■ What you have to do:
In the forum discussion comparing a solid-state drive with a conventional hard drive, copy the text starting with "I have since" and going on through "you'd notice more.", substituting "traditional" for "conventional" wherever it occurs.

■ Passage given:
/---

I recently installed Ubuntu 10.04 on the Intel 80G X25 and while the operating system was very fast using this drive, there was nothing that (in all honestly) 'blew me away'. So in an attempt to reason with the issue I decided to experiment a little (please keep in mind this was totally unscientific as instead of benchmarks, I relied on good old fashion real world everyday usage as a gauge). I installed Ubuntu 10.04 again, this time using a brand new Western Digital 5400 rpm Scorpio Blue (250 G). Thus far I have not really noticed any significant differences between the two drives. Both drives are very quiet, power consumption seems par, and boot times are the same. File operations feel just a hair slower with the WD, but only marginally so. To further my testing, I decided to install Windows 7 on both drives just to take the OS out of the equation, but even with Windows 7, the experience was the same. I did verify I had the latest firmware / TRIM support using Intel's own utilities.

I have since sold the SSD drive to a friend, for me the conventional hard drive was 'good enough' for my needs. Of course the price is right with the added advantage that there is no need to worry about optimizing the drive, TRIM support working, or the drive slowing down and/or experiencing issues over time. I don't know if this is an argument against SSD drives or a testament to just how good conventional Western Digital drives are.

arsenic23
May 4th, 2010, 02:38 PM
For day to day activities in linux a bit more hard disk speed isn't really ever going to be appreciated. I know that once I boot and load my programs for the first time that they will be in memory. I suppose if you have low memory or another reason to use swap frequently you'd notice more.

Of course those drives are still very good for many tasks. Disk access intensive games see vast improvements from them (or so I'm told). Also database work that requires constant heavy read/writes will see a decent gain.

snowpine
May 4th, 2010, 02:43 PM
I haven't had the opportunity to try an SSD in a desktop yet, but I can tell you that for netbooks, SSDs are the way to go... I have 2 similar spec netbooks, one with HDD, one with SSD... the SSD model is noticably quieter and cooler.

ubuwatson
May 4th, 2010, 02:47 PM
I haven't had the opportunity to try an SSD in a desktop yet, but I can tell you that for netbooks, SSDs are the way to go... I have 2 similar spec netbooks, one with HDD, one with SSD... the SSD model is noticably quieter and cooler.

\---

■ Data shown:
/---

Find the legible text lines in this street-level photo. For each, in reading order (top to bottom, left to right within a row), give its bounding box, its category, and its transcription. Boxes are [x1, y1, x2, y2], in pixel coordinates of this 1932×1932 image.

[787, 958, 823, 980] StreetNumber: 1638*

\---

■ Right answer:
I have since sold the SSD drive to a friend, for me the traditional hard drive was 'good enough' for my needs. Of course the price is right with the added advantage that there is no need to worry about optimizing the drive, TRIM support working, or the drive slowing down and/or experiencing issues over time. I don't know if this is an argument against SSD drives or a testament to just how good traditional Western Digital drives are.

arsenic23
May 4th, 2010, 02:38 PM
For day to day activities in linux a bit more hard disk speed isn't really ever going to be appreciated. I know that once I boot and load my programs for the first time that they will be in memory. I suppose if you have low memory or another reason to use swap frequently you'd notice more.